Task item
In the passage on codec processor combinations, which codec parses the NDJSON input type?

Selected passage
-------
Codec processor combinations
At ingestion time, data received by the s3
source can be parsed by codecs. Codecs compresses and decompresses large data sets in a certain format before ingestion them through a Data Prepper pipeline processor.
While most codecs can be used with most processors, the following codec processor combinations can make your pipeline more efficient when used with the following input types.
JSON array
A JSON array is used to order elements of different types. Because an array is required in JSON, the data contained within the array must be tabular.
The JSON array does not require a processor.
NDJSON
Unlike a JSON array, NDJSON allows for each row of data to be delimited by a newline, meaning data is processed per line instead of an array.
The NDJSON input type is parsed using the newline codec, which parses each single line as a single log event. The parse_json processor then outputs each line as a single event.
CSV
The CSV data type inputs data as a table. It can used without a codec or processor, but it does require one or the other, for example, either just the csv
processor or the csv
codec.
The CSV input type is most effective when used with the following codec processor combinations.
csv
codec
When the csv
codec is used without a processor, it automatically detects headers from the CSV and uses them for index mapping.
newline
codec
The newline
codec parses each row as a single log event. The codec will only detect a header when header_destination
is configured. The csv processor then outputs the event into columns. The header detected in header_destination
from the newline
codec can be used in the csv
processor under column_names_source_key.
Parquet
Apache Parquet is a columnar storage format built for Hadoop. It is most efficient without the use of a codec. Positive results, however, can be achieved when it’s configured with S3 Select.
Avro
[Apache Avro] helps streamline streaming data pipelines. It is most efficient when used with the avro
codec inside an s3
sink.
-------
Given data
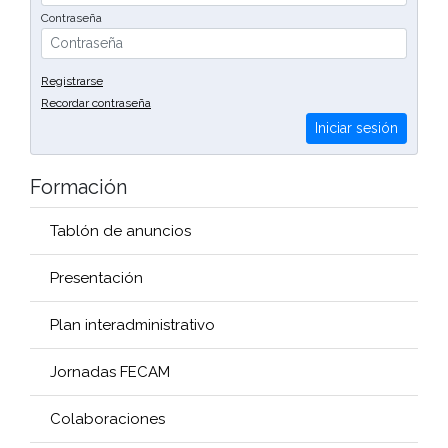
Contraseña
Registrarse
Recordar contraseña
Iniciar sesión
Formación
Tablón de anuncios
Presentación
Plan interadministrativo
Jornadas FECAM
Colaboraciones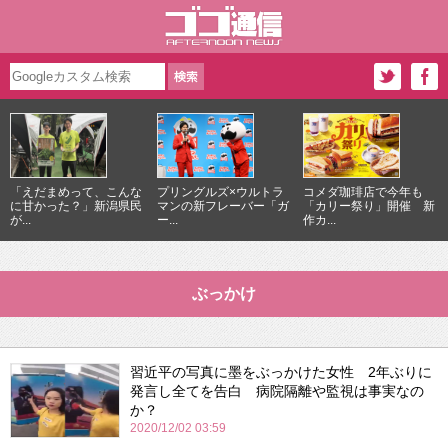
「えだまめって、こんな
プリングルズ×ウルトラ
コメダ珈琲店で今年も
に甘かった？」新潟県民
マンの新フレーバー「ガ
「カリー祭り」開催 新
が...
ー...
作カ...
ぶっかけ
習近平の写真に墨をぶっかけた女性 2年ぶりに
発言し全てを告白 病院隔離や監視は事実なの
か？
2020/12/02 03:59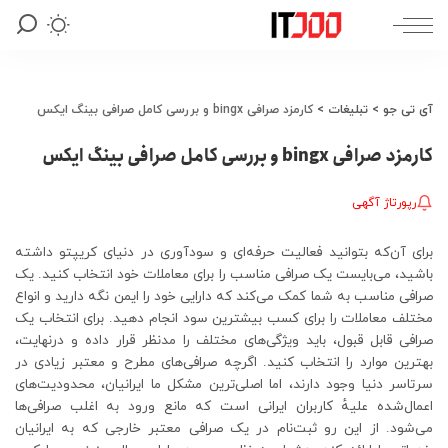
آی تی جو
>
تبلیغات
>
کارمزد صرافی bingx و بررسی کامل صرافی بینگ ایکس
کارمزد صرافی bingx و بررسی کامل صرافی بینگ ایکس
رپورتاژ آگهی
برای آن‌که بتوانید فعالیت حرفه‌ای و سودآوری در دنیای کریپتو داشته
باشید، می‌بایست یک صرافی مناسب را برای معاملات خود انتخاب کنید. یک
صرافی مناسب به شما کمک می‌کند که دارایی خود را ایمن نگه دارید و انواع
مختلف معاملات را برای کسب بیشترین سود انجام دهید. برای انتخاب یک
صرافی قابل قبول، باید ویژگی‌های مختلف را مدنظر قرار داده و درنهایت،
بهترین موارد را انتخاب کنید. اگرچه صرافی‌های مطرح و معتبر زیادی در
سرتاسر دنیا وجود دارند، اما اصلی‌ترین مشکل ما ایرانیان، محدودیت‌های
اعمال‌شده علیهٔ کاربران ایرانی است که مانع ورود به اغلب صرافی‌ها
می‌شود. از این رو ثبت‌نام در یک صرافی معتبر خارجی که به ایرانیان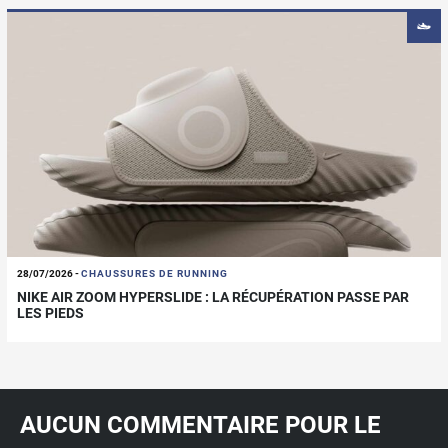
28/07/2026
-
CHAUSSURES DE RUNNING
NIKE AIR ZOOM HYPERSLIDE : LA RÉCUPÉRATION PASSE PAR
LES PIEDS
AUCUN COMMENTAIRE POUR LE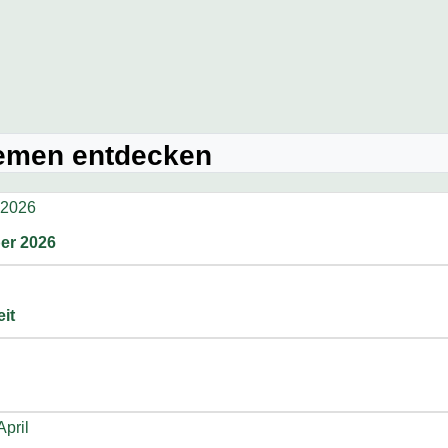
hemen entdecken
er 2026
it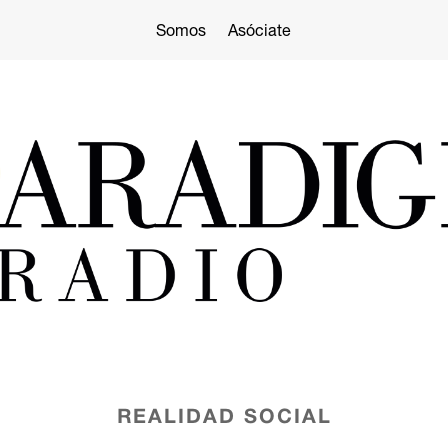
Somos
Asóciate
REALIDAD SOCIAL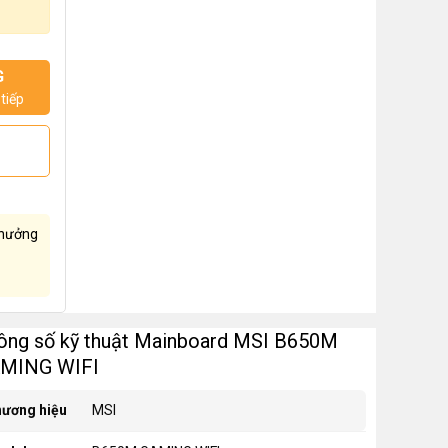
G
tiếp
hưởng
ông số kỹ thuật Mainboard MSI B650M
MING WIFI
ương hiệu
MSI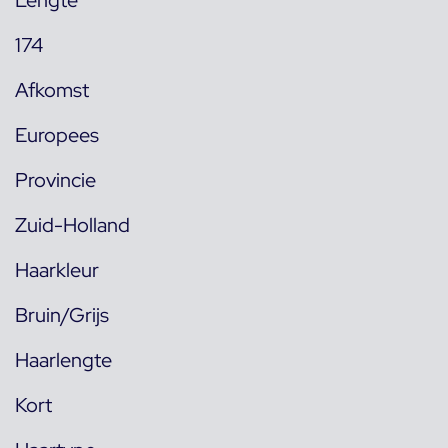
Lengte
174
Afkomst
Europees
Provincie
Zuid-Holland
Haarkleur
Bruin/Grijs
Haarlengte
Kort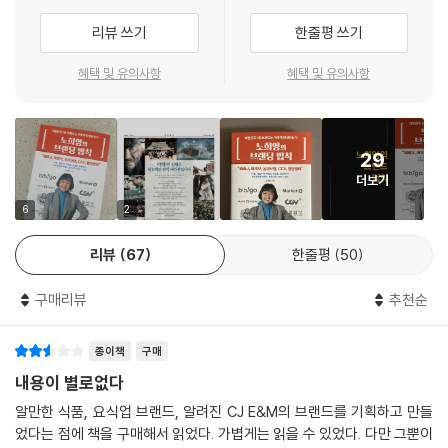
적은 비용으로 마케팅을 성공시킬 수 있는 방법은?
리뷰 쓰기
한줄평 쓰기
★★ 기획자의 시선은 360도로 입체적이어야 한다!
혜택 및 유의사항
혜택 및 유의사항
★★ 마케팅은 ‘Market+ing’, 답은 움직이는 시장에 있다!
‘마켓오’ 브라우니로 제과업계의 반향을 일으켰으며, ‘비비고’라는 글로벌
29
브랜드를 만든 저자는 30년의 경험을 바탕으로 ‘12개의 성공 법칙’을 만들
더보기
었다. 기획, 개발, 마케팅, 영업, 경영, 창업을 망라한 노하우와 퍼스널 브랜
드 전략까지! 현실에 바로 적용할 수 있는 방법으로만 선별했다.
6
2
리뷰
67
한줄평
50
1부는 ‘마켓오’, ‘비비고’, ‘계절밥상’ 등 저자가 직접 만든 브랜드에 관한 이
야기로 남다른 기획을 완성하고 설득과 리더십으로 그것을 실현하는 방법
구매리뷰
추천순
을 배울 수 있다. 2부는 저자가 직접 리뉴얼한 브랜드 ‘백설’, ‘CGV’, ‘올리
브영’, ‘갤러리아 백화점’과 마케팅을 주도한 천만 영화 [광해], [명량]에 대
종이책
구매
한 이야기다. 저자만의 브랜딩 철학과 리뉴얼에 대한 원칙, 적은 비용으로
마케팅을 성공시킬 수 있는 비법을 담았다.
내용이 별로없다
알만한 식품, 요식업 브랜드, 알려진 CJ E&M의 브랜드를 기획하고 만들
‘비비고’ 만두는 출시하자마자 어떻게
었다는 점에 책을 구매해서 읽었다. 가볍게는 읽을 수 있었다. 다만 그뿐이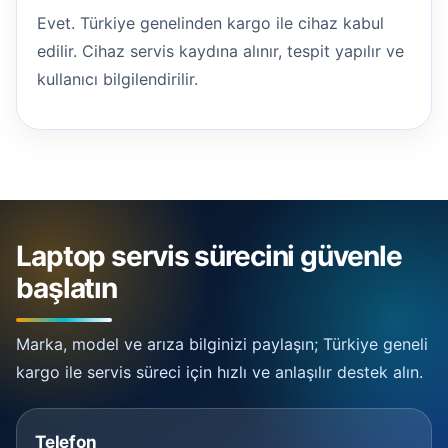
Evet. Türkiye genelinden kargo ile cihaz kabul
edilir. Cihaz servis kaydına alınır, tespit yapılır ve
kullanıcı bilgilendirilir.
Laptop servis sürecini güvenle
başlatın
Marka, model ve arıza bilginizi paylaşın; Türkiye geneli
kargo ile servis süreci için hızlı ve anlaşılır destek alın.
Telefon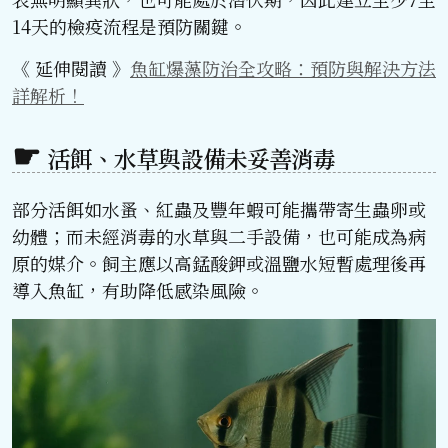
14天的檢疫流程是預防關鍵。
《 延伸閱讀 》
魚缸爆藻防治全攻略：預防與解決方法
詳解析！
活餌、水草與設備未妥善消毒
部分活餌如水蚤、紅蟲及豐年蝦可能攜帶寄生蟲卵或
幼體；而未經消毒的水草與二手設備，也可能成為病
原的媒介。飼主應以高錳酸鉀或溫鹽水短暫處理後再
導入魚缸，有助降低感染風險。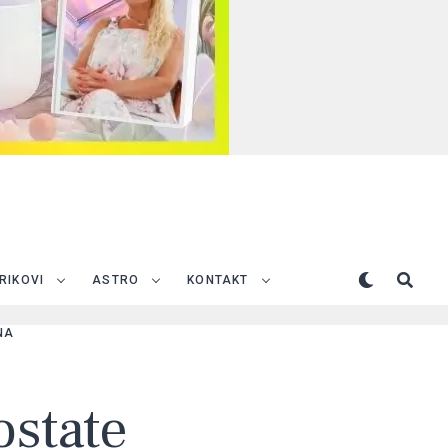
TRIKOVI
ASTRO
KONTAKT
NA
ostate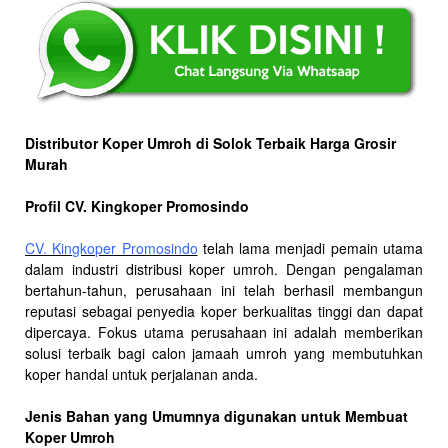
Distributor Koper Umroh di Solok Terbaik Harga Grosir
Murah
Profil CV. Kingkoper Promosindo
CV. Kingkoper Promosindo
telah lama menjadi pemain utama
dalam industri distribusi koper umroh. Dengan pengalaman
bertahun-tahun, perusahaan ini telah berhasil membangun
reputasi sebagai penyedia koper berkualitas tinggi dan dapat
dipercaya. Fokus utama perusahaan ini adalah memberikan
solusi terbaik bagi calon jamaah umroh yang membutuhkan
koper handal untuk perjalanan anda.
Jenis Bahan yang Umumnya digunakan untuk Membuat
Koper Umroh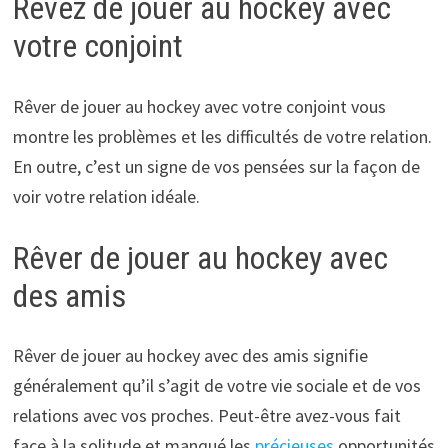
Rêvez de jouer au hockey avec
votre conjoint
Rêver de jouer au hockey avec votre conjoint vous
montre les problèmes et les difficultés de votre relation.
En outre, c’est un signe de vos pensées sur la façon de
voir votre relation idéale.
Rêver de jouer au hockey avec
des amis
Rêver de jouer au hockey avec des amis signifie
généralement qu’il s’agit de votre vie sociale et de vos
relations avec vos proches. Peut-être avez-vous fait
face à la solitude et manqué les
précieuses
opportunités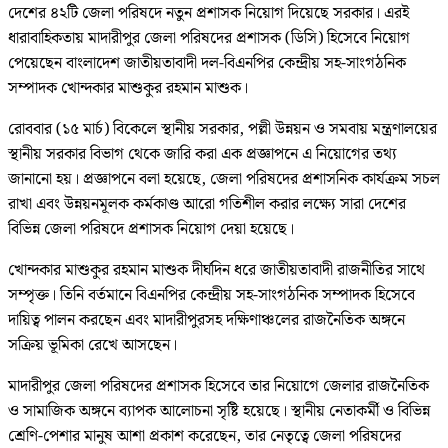
দেশের ৪২টি জেলা পরিষদে নতুন প্রশাসক নিয়োগ দিয়েছে সরকার। এরই
ধারাবাহিকতায় মাদারীপুর জেলা পরিষদের প্রশাসক (ডিসি) হিসেবে নিয়োগ
পেয়েছেন বাংলাদেশ জাতীয়তাবাদী দল-বিএনপির কেন্দ্রীয় সহ-সাংগঠনিক
সম্পাদক খোন্দকার মাশুকুর রহমান মাশুক।
রোববার (১৫ মার্চ) বিকেলে স্থানীয় সরকার, পল্লী উন্নয়ন ও সমবায় মন্ত্রণালয়ের
স্থানীয় সরকার বিভাগ থেকে জারি করা এক প্রজ্ঞাপনে এ নিয়োগের তথ্য
জানানো হয়। প্রজ্ঞাপনে বলা হয়েছে, জেলা পরিষদের প্রশাসনিক কার্যক্রম সচল
রাখা এবং উন্নয়নমূলক কর্মকাণ্ড আরো গতিশীল করার লক্ষ্যে সারা দেশের
বিভিন্ন জেলা পরিষদে প্রশাসক নিয়োগ দেয়া হয়েছে।
খোন্দকার মাশুকুর রহমান মাশুক দীর্ঘদিন ধরে জাতীয়তাবাদী রাজনীতির সাথে
সম্পৃক্ত। তিনি বর্তমানে বিএনপির কেন্দ্রীয় সহ-সাংগঠনিক সম্পাদক হিসেবে
দায়িত্ব পালন করছেন এবং মাদারীপুরসহ দক্ষিণাঞ্চলের রাজনৈতিক অঙ্গনে
সক্রিয় ভূমিকা রেখে আসছেন।
মাদারীপুর জেলা পরিষদের প্রশাসক হিসেবে তার নিয়োগে জেলার রাজনৈতিক
ও সামাজিক অঙ্গনে ব্যাপক আলোচনা সৃষ্টি হয়েছে। স্থানীয় নেতাকর্মী ও বিভিন্ন
শ্রেণি-পেশার মানুষ আশা প্রকাশ করেছেন, তার নেতৃত্বে জেলা পরিষদের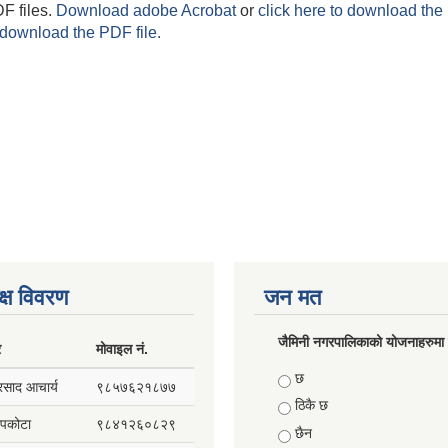
F files.
Download adobe Acrobat
or
click here to download the 
 download the PDF file.
क्ष विवरण
जन मत
जैमिनी नगरपालिकाको योजनाहरुमा प
र
मोवाइल नं.
Choices
छ
प्रसाद आचार्य
९८५७६२१८७७
ठिकै छ
सापकोटा
९८४१२६०८२९
छैन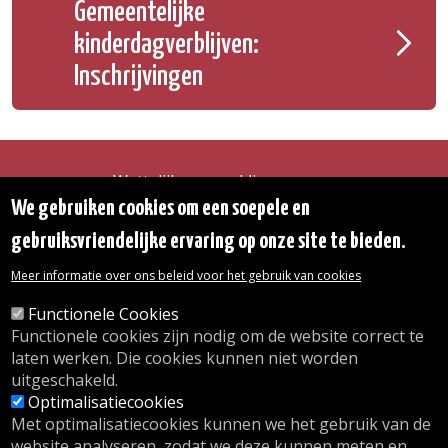
Gemeentelijke
kinderdagverblijven:
Inschrijvingen
Wettelijke vermeldingen
Toegankelijkheidsverklaring
We gebruiken cookies om een soepele en
Transparantie
gebruiksvriendelijke ervaring op onze site te bieden.
Toegang tot het Gemeentehuis
De gemeente diensten
Meer informatie over ons beleid voor het gebruik van cookies
Organogram
Contact
Functionele Cookies
Functionele cookies zijn nodig om de website correct te
laten werken. Die cookies kunnen niet worden
© 2026 Gemeente Oudergem
uitgeschakeld.
Emile Idiersstraat 12 - 1160 Oudergem
Optimalisatiecookies
Tel. :
02/676.48.11.
Met optimalisatiecookies kunnen we het gebruik van de
website analyseren, zodat we deze kunnen meten en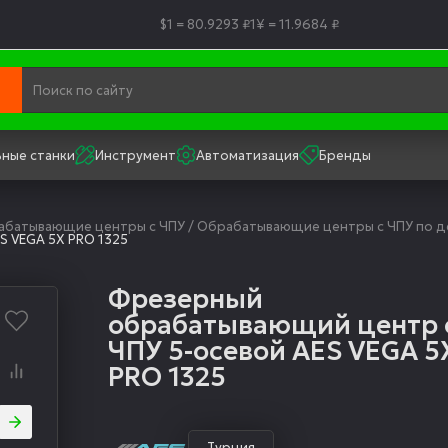
$1 = 80.9293 ₽
1¥ = 11.9684 ₽
ные станки
Инструмент
Автоматизация
Бренды
рабатывающие центры с ЧПУ
/
Обрабатывающие центры с ЧПУ по д
S VEGA 5X PRO 1325
Фрезерный
обрабатывающий центр 
ЧПУ 5-осевой AES VEGA 5
PRO 1325
Турция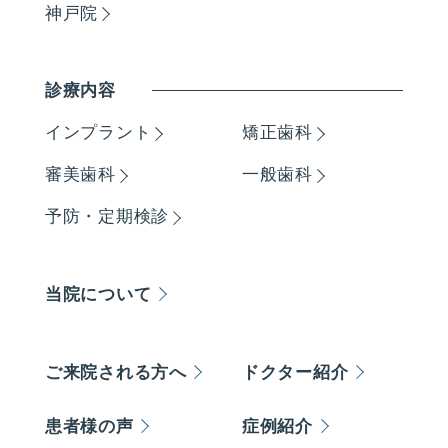
神戸院
診療内容
インプラント
矯正歯科
審美歯科
一般歯科
予防・定期検診
当院について
ご来院される方へ
ドクター紹介
患者様の声
症例紹介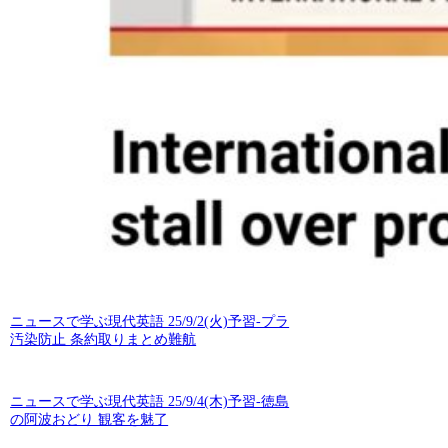
ニュースで学ぶ現代英語 25/9/2(火)予習-プラ
汚染防止 条約取りまとめ難航
ニュースで学ぶ現代英語 25/9/4(木)予習-徳島
の阿波おどり 観客を魅了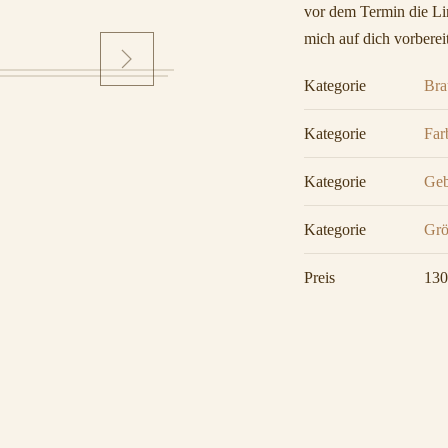
vor dem Termin die Lin
mich auf dich vorberei
Kategorie
Bra
Kategorie
Far
Kategorie
Geb
Kategorie
Grö
Preis
130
-------
Exercise answer
The newline codec.